Kepolisian Jepang mengatakan, mayat di dalam tas yang ditemukan di Fukushima adalah warga Indonesia. Terkait kasus itu 3 WNI sudah ditangkap.
Mengutip laporan lembaga penyiaran Jepang NHK, kepolisian Jepang menyebut mereka menerima laporan hilangnya WNI berusia 20 tahunan pada bulan lalu. WNI itu sudah hilang selama dua tahun.
WNI itu adalah warga Konosu City di Saitama, utara Tokyo.
Setelah investigasi dilakukan, polisi kemudian melanjutkan pencarian di wilayah perbukitan di Ono Town, Fukushima.
Akhirnya ditemukan sebuah koper berisi jenazah.

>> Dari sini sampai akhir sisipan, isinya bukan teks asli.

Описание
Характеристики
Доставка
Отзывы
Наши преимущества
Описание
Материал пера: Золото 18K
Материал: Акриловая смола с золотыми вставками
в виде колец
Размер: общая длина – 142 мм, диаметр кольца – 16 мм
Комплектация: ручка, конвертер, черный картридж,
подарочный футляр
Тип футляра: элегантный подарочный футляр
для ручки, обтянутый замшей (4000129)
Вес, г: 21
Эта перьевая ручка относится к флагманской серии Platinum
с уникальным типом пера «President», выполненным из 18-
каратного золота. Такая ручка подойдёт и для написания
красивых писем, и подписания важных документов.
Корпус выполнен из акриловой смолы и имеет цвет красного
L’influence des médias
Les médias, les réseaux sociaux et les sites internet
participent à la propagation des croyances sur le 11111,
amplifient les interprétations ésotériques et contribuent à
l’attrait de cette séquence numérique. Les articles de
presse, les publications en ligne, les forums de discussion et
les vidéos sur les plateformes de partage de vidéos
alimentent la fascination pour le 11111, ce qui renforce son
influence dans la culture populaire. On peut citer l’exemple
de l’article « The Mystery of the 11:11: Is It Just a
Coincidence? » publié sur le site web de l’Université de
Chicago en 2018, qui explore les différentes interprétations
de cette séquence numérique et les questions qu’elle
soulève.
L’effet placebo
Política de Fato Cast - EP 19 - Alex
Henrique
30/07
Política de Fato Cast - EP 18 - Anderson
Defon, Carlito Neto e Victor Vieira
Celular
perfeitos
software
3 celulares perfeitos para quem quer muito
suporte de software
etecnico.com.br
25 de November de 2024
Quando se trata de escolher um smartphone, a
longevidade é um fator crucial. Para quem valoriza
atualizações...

Setelah diselidiki jenazah tersebut adalah WNI yang hilang.
Dari hasil penyelidikan, ketiga orang ditangkap tinggal di kota yang sama dengan korban. Mereka mengaku sempat makan bersama sebelum korban yang identitasnya dirahasiakan itu hilang.
Polisi juga menambahkan, terdapat luka di bagian kepala di jasad korban.
Terkait apakah ketiga WNI mengaku atau membantah tuduhan itu, kepolisian di Jepang bungkam.
Sementara itu, Direktur Perlindungan WNI Kemlu Judha Nugraha memastikan KBRI Tokyo sudah mengetahui mengenai kabar penangkapan tiga WNI itu.
"KBRI Tokyo telah meminta akses kekonsuleran untuk menemui para WNI dan lakukan pendampingan hukum," jelas Judha Rabu (19/4).